FBS Indonesia : Home /Berita Ekonomi /Nike ternyata di kuartal padat setelah Olimpiade

Nike ternyata di kuartal padat setelah Olimpiade

Global peralatan olahraga titan Nike melaporkan perkiraan pertumbuhan pendapatan dan analis beat pendapatan yang solid untuk kuartal fiskal pertama pada Selasa (27 September), meskipun biaya lonjakan terikat Olimpiade Brasil.

Nike melaporkan pendapatan untuk kuartal yang berakhir 31 Agustus naik 7,7 persen dari tahun lalu menjadi US $ 9,1 miliar sekitar US $ 200 juta lebih tinggi dari yang diharapkan.

Laba per saham, didukung oleh buyback saham, datang di 73 sen, dibandingkan dengan 67 sen tahun lalu dan juga masa lalu 56 sen analis telah memprediksikan.

“Dipicu oleh musim panas yang luar biasa olahraga, Nike disampaikan pertumbuhan global yang kuat dan memimpin industri melalui inovasi mengganggu,” kata Mike Parker, Nike ketua, presiden dan chief executive.

Perusahaan ini mendapat bantuan penjualan dari Olimpiade, tetapi juga melihat biaya pemasaran meningkat secara signifikan selama periode yang sama seperti yang gencar dipromosikan merek selama pertandingan Rio.
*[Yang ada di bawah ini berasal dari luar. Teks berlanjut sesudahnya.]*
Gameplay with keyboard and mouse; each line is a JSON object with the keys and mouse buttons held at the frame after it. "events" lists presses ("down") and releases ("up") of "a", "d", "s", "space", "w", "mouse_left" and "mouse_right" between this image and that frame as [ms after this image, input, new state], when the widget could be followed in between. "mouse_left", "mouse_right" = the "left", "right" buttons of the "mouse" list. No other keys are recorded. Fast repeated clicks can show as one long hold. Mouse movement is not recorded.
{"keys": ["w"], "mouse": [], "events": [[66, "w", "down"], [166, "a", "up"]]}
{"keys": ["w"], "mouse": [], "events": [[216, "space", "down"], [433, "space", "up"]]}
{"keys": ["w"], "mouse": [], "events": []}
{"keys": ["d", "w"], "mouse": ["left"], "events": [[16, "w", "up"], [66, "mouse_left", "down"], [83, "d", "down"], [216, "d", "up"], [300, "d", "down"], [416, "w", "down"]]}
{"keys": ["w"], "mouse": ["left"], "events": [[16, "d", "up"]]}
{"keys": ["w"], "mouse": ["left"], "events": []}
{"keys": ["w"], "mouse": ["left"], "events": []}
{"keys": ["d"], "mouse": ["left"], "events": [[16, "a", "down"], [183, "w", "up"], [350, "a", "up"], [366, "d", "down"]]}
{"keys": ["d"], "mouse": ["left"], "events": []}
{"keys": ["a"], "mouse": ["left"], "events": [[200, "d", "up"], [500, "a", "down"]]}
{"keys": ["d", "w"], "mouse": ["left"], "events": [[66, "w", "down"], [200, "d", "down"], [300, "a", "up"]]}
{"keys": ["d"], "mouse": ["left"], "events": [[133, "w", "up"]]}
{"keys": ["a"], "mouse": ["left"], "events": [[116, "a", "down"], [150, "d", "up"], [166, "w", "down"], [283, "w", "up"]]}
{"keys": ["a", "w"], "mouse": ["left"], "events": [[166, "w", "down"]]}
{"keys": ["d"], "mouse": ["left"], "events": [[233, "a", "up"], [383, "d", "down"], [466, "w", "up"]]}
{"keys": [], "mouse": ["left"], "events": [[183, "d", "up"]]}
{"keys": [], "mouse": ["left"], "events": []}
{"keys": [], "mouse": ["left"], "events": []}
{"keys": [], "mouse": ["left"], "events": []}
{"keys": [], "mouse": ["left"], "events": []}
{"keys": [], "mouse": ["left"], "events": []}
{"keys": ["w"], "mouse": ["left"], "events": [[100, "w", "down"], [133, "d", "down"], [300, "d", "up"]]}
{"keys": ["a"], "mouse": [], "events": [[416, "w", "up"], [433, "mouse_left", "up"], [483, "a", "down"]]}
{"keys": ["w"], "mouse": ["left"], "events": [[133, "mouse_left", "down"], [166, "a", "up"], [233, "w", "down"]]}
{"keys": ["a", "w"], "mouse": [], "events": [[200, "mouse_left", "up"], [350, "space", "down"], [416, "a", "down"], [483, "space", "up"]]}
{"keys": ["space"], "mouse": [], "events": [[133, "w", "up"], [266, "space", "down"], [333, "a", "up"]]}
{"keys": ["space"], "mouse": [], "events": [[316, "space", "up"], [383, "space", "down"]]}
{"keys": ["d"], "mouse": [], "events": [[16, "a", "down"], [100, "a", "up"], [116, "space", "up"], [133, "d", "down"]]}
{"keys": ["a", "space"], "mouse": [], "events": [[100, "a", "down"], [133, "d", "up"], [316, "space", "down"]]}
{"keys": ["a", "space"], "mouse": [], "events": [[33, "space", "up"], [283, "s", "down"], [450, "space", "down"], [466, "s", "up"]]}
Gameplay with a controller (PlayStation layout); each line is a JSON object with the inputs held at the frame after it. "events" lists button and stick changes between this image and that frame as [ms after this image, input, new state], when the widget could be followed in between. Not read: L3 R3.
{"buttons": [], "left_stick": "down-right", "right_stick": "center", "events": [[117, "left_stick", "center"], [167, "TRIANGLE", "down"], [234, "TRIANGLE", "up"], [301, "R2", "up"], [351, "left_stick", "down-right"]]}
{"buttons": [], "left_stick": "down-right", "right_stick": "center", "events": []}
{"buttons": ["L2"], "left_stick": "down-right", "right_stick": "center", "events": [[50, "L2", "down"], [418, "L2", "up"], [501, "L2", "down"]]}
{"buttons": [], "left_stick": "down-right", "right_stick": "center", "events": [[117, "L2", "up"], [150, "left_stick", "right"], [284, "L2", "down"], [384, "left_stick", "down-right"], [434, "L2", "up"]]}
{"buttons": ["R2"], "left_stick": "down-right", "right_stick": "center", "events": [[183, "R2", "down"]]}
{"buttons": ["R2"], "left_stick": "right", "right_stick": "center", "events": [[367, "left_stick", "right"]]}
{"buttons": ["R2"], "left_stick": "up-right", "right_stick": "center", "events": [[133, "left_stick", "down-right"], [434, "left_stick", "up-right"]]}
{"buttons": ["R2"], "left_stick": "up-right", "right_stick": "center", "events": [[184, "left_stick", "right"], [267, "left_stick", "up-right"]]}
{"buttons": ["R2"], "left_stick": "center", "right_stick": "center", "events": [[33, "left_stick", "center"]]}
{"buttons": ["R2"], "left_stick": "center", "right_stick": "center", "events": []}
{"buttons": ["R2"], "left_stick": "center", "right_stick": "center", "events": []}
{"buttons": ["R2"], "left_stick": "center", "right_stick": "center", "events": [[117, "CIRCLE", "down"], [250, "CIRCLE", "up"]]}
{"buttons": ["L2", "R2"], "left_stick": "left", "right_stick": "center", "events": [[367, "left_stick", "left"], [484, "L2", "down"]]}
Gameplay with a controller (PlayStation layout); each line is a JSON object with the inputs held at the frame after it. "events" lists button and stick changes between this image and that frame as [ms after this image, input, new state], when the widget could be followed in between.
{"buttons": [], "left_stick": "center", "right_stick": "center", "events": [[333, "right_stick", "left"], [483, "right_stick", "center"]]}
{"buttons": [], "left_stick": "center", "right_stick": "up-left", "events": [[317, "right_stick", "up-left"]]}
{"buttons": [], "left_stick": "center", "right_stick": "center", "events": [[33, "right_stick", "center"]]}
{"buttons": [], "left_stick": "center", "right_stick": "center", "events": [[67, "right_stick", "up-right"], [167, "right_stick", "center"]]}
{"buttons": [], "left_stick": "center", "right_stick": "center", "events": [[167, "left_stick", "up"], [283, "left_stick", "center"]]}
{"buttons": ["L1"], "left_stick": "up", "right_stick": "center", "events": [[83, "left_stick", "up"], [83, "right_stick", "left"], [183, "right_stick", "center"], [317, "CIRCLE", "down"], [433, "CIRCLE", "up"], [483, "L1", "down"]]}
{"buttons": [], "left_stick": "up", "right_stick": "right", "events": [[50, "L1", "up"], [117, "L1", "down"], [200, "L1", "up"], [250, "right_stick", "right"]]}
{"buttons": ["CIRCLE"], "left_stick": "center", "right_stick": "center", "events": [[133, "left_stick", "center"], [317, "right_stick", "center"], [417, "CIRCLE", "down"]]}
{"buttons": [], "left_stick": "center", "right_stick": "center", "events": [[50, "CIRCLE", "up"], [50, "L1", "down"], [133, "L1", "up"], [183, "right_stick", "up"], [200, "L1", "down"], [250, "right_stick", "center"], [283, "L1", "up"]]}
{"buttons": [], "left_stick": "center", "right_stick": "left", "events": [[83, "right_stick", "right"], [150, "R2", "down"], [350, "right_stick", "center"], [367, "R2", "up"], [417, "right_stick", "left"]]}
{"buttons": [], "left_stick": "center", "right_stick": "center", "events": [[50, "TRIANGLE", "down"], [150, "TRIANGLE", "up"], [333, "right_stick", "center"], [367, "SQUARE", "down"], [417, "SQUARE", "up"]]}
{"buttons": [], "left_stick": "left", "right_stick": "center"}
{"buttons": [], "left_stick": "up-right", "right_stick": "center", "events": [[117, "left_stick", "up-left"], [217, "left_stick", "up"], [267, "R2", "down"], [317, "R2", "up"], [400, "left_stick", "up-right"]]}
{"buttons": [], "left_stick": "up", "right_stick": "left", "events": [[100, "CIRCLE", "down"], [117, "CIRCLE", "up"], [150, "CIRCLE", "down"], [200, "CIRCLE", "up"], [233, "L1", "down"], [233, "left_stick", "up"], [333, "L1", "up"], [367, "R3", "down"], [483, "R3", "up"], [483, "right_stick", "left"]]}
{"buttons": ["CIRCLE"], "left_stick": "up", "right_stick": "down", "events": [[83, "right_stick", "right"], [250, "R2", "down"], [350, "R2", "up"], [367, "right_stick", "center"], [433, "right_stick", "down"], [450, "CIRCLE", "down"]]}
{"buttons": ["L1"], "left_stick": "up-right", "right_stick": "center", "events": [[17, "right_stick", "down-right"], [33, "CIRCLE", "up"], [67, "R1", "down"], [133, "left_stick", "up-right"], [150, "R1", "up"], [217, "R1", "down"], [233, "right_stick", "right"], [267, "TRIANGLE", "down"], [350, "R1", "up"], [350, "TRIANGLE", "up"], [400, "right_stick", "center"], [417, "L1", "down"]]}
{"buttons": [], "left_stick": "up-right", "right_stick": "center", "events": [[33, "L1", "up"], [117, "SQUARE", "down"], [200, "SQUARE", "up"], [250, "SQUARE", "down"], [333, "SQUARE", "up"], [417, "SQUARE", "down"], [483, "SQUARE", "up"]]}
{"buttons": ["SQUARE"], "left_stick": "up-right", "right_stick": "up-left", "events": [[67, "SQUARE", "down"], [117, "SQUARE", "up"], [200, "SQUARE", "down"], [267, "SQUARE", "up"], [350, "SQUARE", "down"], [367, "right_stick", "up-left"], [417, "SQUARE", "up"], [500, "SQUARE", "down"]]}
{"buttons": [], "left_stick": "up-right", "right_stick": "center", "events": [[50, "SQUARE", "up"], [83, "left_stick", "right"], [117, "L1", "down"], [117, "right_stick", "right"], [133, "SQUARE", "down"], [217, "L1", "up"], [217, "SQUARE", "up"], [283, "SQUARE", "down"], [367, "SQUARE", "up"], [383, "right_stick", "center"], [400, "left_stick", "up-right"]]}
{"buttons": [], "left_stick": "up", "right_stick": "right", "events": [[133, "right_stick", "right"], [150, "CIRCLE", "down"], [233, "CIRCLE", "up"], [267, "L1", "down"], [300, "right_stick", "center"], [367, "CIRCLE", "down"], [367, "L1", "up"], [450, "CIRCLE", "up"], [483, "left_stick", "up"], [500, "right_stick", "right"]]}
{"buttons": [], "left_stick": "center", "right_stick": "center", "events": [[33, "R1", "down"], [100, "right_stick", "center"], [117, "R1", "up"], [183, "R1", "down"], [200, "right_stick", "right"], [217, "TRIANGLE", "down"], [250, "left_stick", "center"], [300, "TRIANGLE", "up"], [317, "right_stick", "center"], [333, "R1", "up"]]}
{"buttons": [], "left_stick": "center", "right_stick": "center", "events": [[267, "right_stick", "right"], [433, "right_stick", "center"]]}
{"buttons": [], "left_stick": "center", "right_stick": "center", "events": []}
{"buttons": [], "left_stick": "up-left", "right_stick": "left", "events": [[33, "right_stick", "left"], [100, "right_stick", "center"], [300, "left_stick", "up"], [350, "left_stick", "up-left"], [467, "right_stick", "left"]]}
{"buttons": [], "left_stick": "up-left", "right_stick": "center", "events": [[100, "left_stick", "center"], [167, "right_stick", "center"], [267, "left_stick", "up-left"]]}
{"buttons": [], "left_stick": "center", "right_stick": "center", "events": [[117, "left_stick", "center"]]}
Tetapi saham Nike tenggelam dalam perdagangan after-hours karena investor fokus pada ketertiban dan inventarisasi data masa depan, yang menunjuk ke perlambatan.

Setelah naik enam persen pendapatan Amerika Utara pada kuartal pertama, perintah di masa depan utama naik hanya satu persen, Nike dilaporkan. Persediaan pada akhir Agustus naik 11 persen.

Setelah beberapa tahun mendominasi sepatu olahraga dan pasar peralatan global, Nike telah menemukan dirinya menangkis tantangan berat dari Adidas, Puma dan Under Armour.

Adidas muncul untuk mendapatkan keuntungan dari keberadaan otot di Olimpiade dan turnamen sepak bola Euro 2016.

Under Armour telah sangat dipotong menjadi sektor olahraga fashion, dan memenangkan pangsa besar dari segmen pasar utama – sepatu basket – dengan sponsor dari terbaru superstar NBA, Stephen Curry.